> EXERCISE DESCRIPTION:
Work out how many lines of the data below hold the string "readAwrite". Answer with that number alone.

> DATA TO EXAMINE:

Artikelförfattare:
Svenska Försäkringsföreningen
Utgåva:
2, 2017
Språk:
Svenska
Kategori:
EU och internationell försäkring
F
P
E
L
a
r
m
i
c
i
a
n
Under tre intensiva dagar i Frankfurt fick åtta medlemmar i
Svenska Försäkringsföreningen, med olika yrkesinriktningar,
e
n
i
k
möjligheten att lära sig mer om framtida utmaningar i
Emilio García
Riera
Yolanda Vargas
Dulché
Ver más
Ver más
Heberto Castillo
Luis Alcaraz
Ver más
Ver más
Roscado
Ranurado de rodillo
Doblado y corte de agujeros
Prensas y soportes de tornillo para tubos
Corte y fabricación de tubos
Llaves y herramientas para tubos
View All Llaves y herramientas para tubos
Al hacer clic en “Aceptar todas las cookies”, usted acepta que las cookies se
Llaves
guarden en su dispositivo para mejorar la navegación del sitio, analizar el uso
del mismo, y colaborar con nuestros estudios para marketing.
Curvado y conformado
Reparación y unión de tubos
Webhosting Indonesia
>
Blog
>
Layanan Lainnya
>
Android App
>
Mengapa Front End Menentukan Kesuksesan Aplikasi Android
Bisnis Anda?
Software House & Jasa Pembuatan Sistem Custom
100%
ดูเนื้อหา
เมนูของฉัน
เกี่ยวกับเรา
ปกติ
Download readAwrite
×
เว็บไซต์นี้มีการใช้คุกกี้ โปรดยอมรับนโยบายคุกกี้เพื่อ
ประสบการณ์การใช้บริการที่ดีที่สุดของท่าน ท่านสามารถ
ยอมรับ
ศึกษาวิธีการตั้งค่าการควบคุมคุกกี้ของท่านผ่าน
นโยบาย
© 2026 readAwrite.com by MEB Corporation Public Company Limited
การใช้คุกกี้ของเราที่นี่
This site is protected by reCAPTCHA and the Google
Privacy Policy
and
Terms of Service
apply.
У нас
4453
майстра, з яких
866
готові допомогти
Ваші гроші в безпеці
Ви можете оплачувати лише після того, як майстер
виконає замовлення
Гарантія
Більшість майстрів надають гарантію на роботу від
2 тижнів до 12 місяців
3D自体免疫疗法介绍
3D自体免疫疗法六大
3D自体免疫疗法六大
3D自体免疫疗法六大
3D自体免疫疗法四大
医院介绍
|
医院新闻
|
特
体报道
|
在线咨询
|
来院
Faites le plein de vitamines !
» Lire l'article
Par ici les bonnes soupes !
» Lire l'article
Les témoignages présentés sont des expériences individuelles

> RESULT BELOW:
2